» **Data under study**
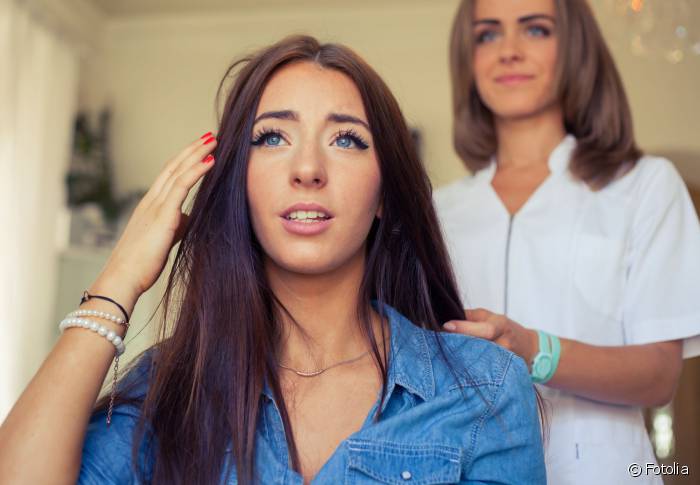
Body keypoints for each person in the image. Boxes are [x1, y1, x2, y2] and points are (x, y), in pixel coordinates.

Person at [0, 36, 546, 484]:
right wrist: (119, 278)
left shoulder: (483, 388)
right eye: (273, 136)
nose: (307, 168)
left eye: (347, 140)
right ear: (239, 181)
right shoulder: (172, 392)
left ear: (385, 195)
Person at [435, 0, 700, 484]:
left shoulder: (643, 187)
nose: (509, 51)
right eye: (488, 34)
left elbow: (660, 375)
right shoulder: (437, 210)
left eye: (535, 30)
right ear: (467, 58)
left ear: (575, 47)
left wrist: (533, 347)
--
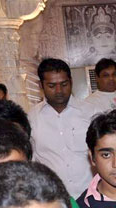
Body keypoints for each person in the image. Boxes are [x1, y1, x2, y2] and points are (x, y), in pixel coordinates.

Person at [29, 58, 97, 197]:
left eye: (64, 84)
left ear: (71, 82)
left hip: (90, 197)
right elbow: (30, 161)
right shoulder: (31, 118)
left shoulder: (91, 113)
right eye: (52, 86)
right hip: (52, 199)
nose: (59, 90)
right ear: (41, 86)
...
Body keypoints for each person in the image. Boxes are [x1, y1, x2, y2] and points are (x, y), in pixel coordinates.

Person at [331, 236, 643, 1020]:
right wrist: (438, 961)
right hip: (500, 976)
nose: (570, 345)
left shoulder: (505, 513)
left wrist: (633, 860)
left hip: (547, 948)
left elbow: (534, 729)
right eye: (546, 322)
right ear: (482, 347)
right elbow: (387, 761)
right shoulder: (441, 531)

» **What the task requires**
All lines in the listing above between the line with "right shoulder: (31, 118)" and the line with "right ear: (41, 86)", inclusive, should be set down exactly, and no line outside that range.

» **Task answer**
right shoulder: (31, 118)
left shoulder: (91, 113)
right eye: (52, 86)
right hip: (52, 199)
nose: (59, 90)
right ear: (41, 86)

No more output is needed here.